63 ‘Ce n’est point assez que les loix positives soient exactement conformes aux loix naturelles & essentielles de la société…’.

64 This reference and several similar ones were given by Zapperi (Citation1988, 150).

65 One is again reminded of the ‘modesty’ attributed to Quesnay by Adam Smith.

66 Your reflections, Sir, on the corruption of behaviour have led me to reach the aim that you propose, you have handed me the torch.

67 The physiocrats and others did not accept that the population of France increased in the eighteenth century until the appearance of Moheau (Citation1778).

68 Its publication and the one of Le Trosne’s Discours sur l’état actuel de la magistrature are both recorded in the same page of Héméry’s diary, dated 23 April 1764.

69 Two states are recorded as one issue of the journal was censored. This issue was neglected until Sabbagh (Citation2020).

70 See van den Berg (Citation2021, 225-226).

71 Meek (Citation1962, 108 and 115-117) translates two letters of Quesnay to Mirabeau.

72 Quesnay’s style and vocabulary are undoubtedly singular, possibly because he was largely a self-educated man.

73 Inca Garcilaso de la Vega.

74 What is meant is probably: C’est selon ces points de vues. Quesnay or the copyist erred here.

75 The copyist has only written the above, omitting the rest of the closing formula.

76 The book, Principes politiques sur le rappel des protestans en France, 1764a, is typical of the author’s populationism. He wanted to recall the banned protestants in France to increase the population of the country. The book obtained on 15 December 1763 a permission to be published but was prohibited on 1 March 1764, cf. (Ms. fr. 22163, p. 31). This presumably explains the scarcity of the first edition and the difficulty of identifying it: Ka-Mondo claimed without any justification that lot 330 was not the first edition. The book had several editions, often anonymous.

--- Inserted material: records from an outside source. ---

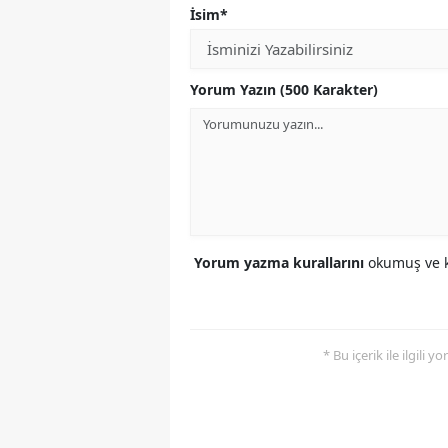
İsim*
Yorum Yazın (500 Karakter)
Yorum yazma kurallarını
okumuş ve k
* Bu içerik ile ilgili 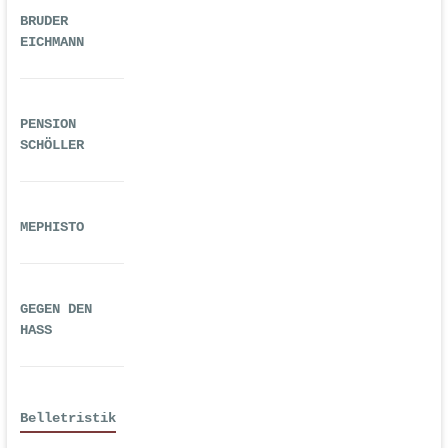
BRUDER
EICHMANN
PENSION
SCHÖLLER
MEPHISTO
GEGEN DEN
HASS
Belletristik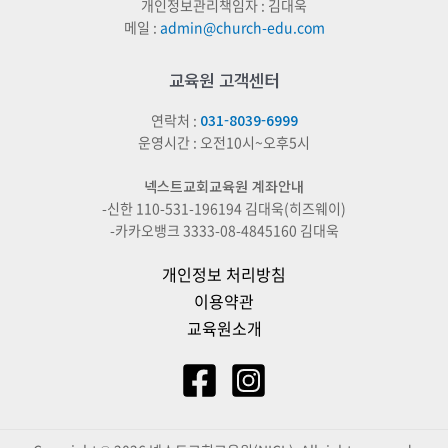
개인정보관리책임자 : 김대욱
메일 :
admin@church-edu.com
교육원 고객센터
연락처 :
031-8039-6999
운영시간 : 오전10시~오후5시
넥스트교회교육원 계좌안내
-신한 110-531-196194 김대욱(히즈웨이)
-카카오뱅크 3333-08-4845160 김대욱
개인정보 처리방침
이용약관
교육원소개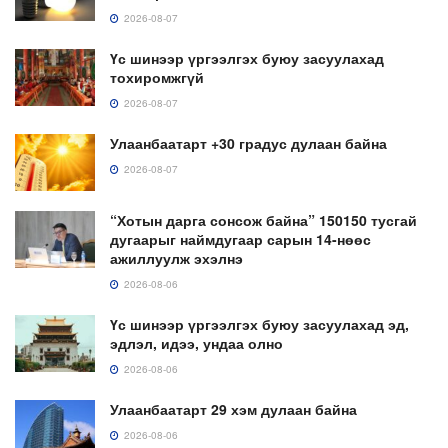
2026-08-07
Үс шинээр үргээлгэх буюу засуулахад
тохиромжгүй
2026-08-07
Улаанбаатарт +30 градус дулаан байна
2026-08-07
“Хотын дарга сонсож байна” 150150 тусгай
дугаарыг наймдугаар сарын 14-нөөс
ажиллуулж эхэлнэ
2026-08-06
Үс шинээр үргээлгэх буюу засуулахад эд,
эдлэл, идээ, ундаа олно
2026-08-06
Улаанбаатарт 29 хэм дулаан байна
2026-08-06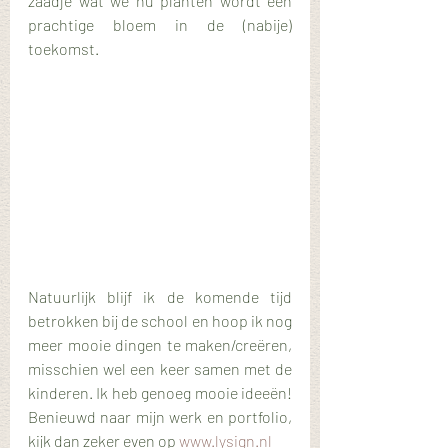
zaadje wat we nu planten wordt een 
prachtige bloem in de (nabije) 
toekomst. 
Natuurlijk blijf ik de komende tijd 
betrokken bij de school en hoop ik nog 
meer mooie dingen te maken/creëren, 
misschien wel een keer samen met de 
kinderen. Ik heb genoeg mooie ideeën! 
Benieuwd naar mijn werk en portfolio, 
kijk dan zeker even op 
www.lysign.nl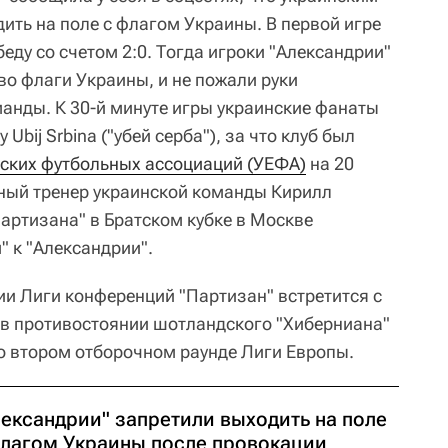
ить на поле с флагом Украины. В первой игре
еду со счетом 2:0. Тогда игроки "Александрии"
во флаги Украины, и не пожали руки
анды. К 30-й минуте игры украинские фанаты
Ubij Srbina ("убей серба"), за что клуб был
ских футбольных ассоциаций (УЕФА)
на 20
вный тренер украинской команды Кирилл
артизана" в Братском кубке в Москве
 к "Александрии".
ии Лиги конференций "Партизан" встретится с
 в противостоянии шотландского "Хиберниана"
о втором отборочном раунде Лиги Европы.
лександрии" запретили выходить на поле
флагом Украины после провокации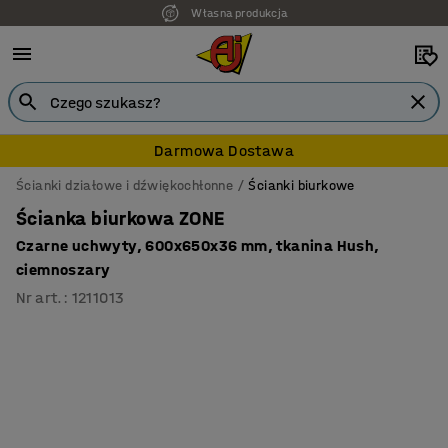
Własna produkcja
7 lat gwarancji
Darmowa Dostawa
Ścianki działowe i dźwiękochłonne
Ścianki biurkowe
Ścianka biurkowa ZONE
Czarne uchwyty, 600x650x36 mm, tkanina Hush,
ciemnoszary
Nr art.
:
1211013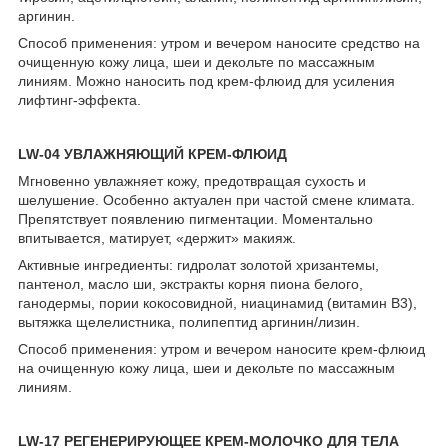
аргинин.
Способ применения: утром и вечером наносите средство на
очищенную кожу лица, шеи и декольте по массажным
линиям. Можно наносить под крем-флюид для усиления
лифтинг-эффекта.
LW-04 УВЛАЖНЯЮЩИЙ КРЕМ-ФЛЮИД
Мгновенно увлажняет кожу, предотвращая сухость и
шелушение. Особенно актуален при частой смене климата.
Препятствует появлению пигментации. Моментально
впитывается, матирует, «держит» макияж.
Активные ингредиенты: гидролат золотой хризантемы,
пантенол, масло ши, экстракты корня пиона белого,
ганодермы, пории кокосовидной, ниацинамид (витамин В3),
вытяжка щелелистника, полипептид аргинин/лизин.
Способ применения: утром и вечером наносите крем-флюид
на очищенную кожу лица, шеи и декольте по массажным
линиям.
LW-17 РЕГЕНЕРИРУЮЩЕЕ КРЕМ-МОЛОЧКО ДЛЯ ТЕЛА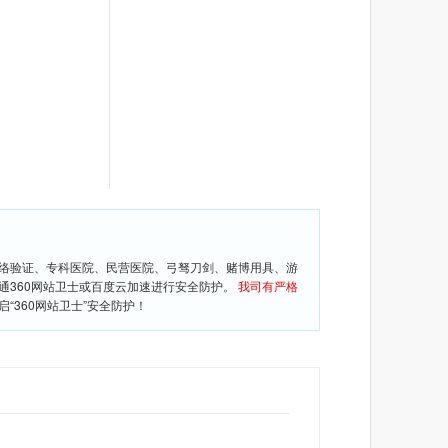
网络验证、专科医院、民营医院、弓驽刀剑、赌博用具、游
通360网站卫士或百度云加速进行安全防护。
我司有严格
360网站卫士”安全防护！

77 ‘Chevalier, Académicien Honoraire de la Corogne & des Sociétés Royales d’Agriculture des Généralités d’Orléans & de Soissons’.

78 The second marriage of Turmeau de la Morandière was announced there and his membership of the societies of Orléans and Soissons recorded. The same journal published on pages 196-200 an article on Turmeau de la Morandière’s ancestors who were part of the nobility since several centuries. This may explain his honorary membership.

79 Cf. (Ms. fr. 22000, p. 20). The title of the work was: Réflexions impartiales sur la Richesse de l’état, …servant de réponse à la Théorie de l’impot et à l’imposition sur les grains et sur la viande. The publication was not authorized and apparently did not take place.